▶ **WHAT IS NEEDED**: Retype the opening lines of the data exactly, stopping after the line that contains "The second part of the course deals with". Skip every picture.

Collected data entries
-.-.-

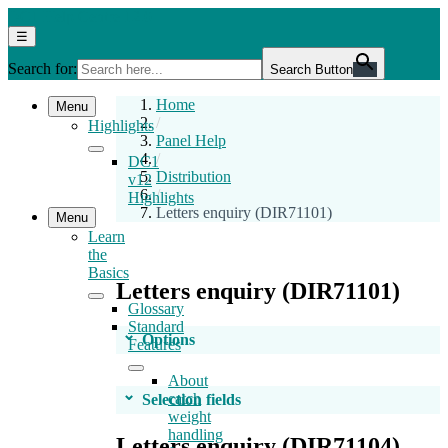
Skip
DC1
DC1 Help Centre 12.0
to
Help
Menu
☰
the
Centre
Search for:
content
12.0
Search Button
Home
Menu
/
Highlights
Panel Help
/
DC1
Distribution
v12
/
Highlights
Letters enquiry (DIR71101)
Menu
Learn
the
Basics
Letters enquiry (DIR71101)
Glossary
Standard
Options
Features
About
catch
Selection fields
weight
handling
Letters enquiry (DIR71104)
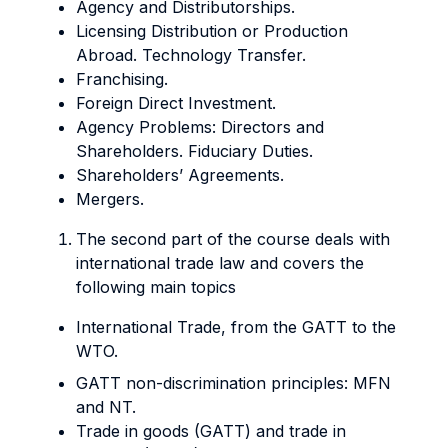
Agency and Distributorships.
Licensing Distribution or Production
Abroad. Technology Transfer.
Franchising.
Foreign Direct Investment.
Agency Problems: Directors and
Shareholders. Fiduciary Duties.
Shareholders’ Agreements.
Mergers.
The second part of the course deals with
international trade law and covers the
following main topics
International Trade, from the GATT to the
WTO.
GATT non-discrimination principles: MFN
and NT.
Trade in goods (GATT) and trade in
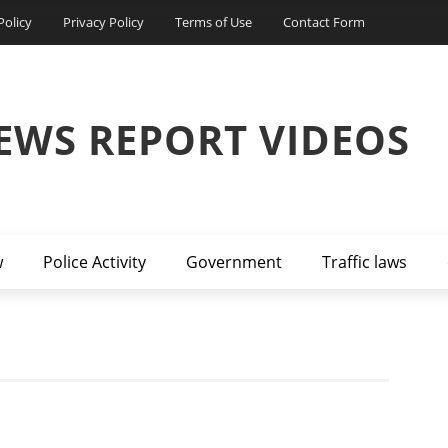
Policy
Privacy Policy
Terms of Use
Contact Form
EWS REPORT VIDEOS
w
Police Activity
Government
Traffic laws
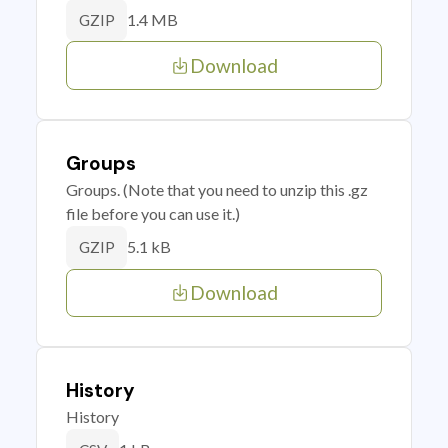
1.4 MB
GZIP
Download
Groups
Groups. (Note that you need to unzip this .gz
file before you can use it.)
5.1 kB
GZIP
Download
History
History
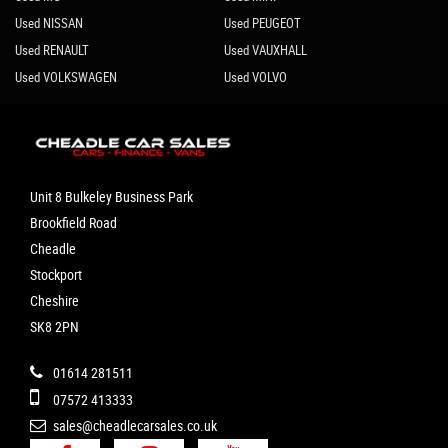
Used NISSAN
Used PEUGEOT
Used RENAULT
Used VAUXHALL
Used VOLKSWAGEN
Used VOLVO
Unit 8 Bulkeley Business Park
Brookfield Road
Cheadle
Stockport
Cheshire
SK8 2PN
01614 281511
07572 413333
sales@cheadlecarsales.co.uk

-.-.-

▶ **ANSWER SECTION**:
Skip
DC1
DC1 Help Centre 12.0
to
Help
Menu
☰
the
Centre
Search for:
content
12.0
Search Button
Home
Menu
/
Highlights
Panel Help
/
DC1
Distribution
v12
/
Highlights
Letters enquiry (DIR71101)
Menu
Learn
the
Basics
Letters enquiry (DIR71101)
Glossary
Standard
Options
Features
About
catch
Selection fields
weight
handling
Letters enquiry (DIR71104)
Agency and Distributorships.
Licensing Distribution or Production
Abroad. Technology Transfer.
Franchising.
Foreign Direct Investment.
Agency Problems: Directors and
Shareholders. Fiduciary Duties.
Shareholders’ Agreements.
Mergers.
The second part of the course deals with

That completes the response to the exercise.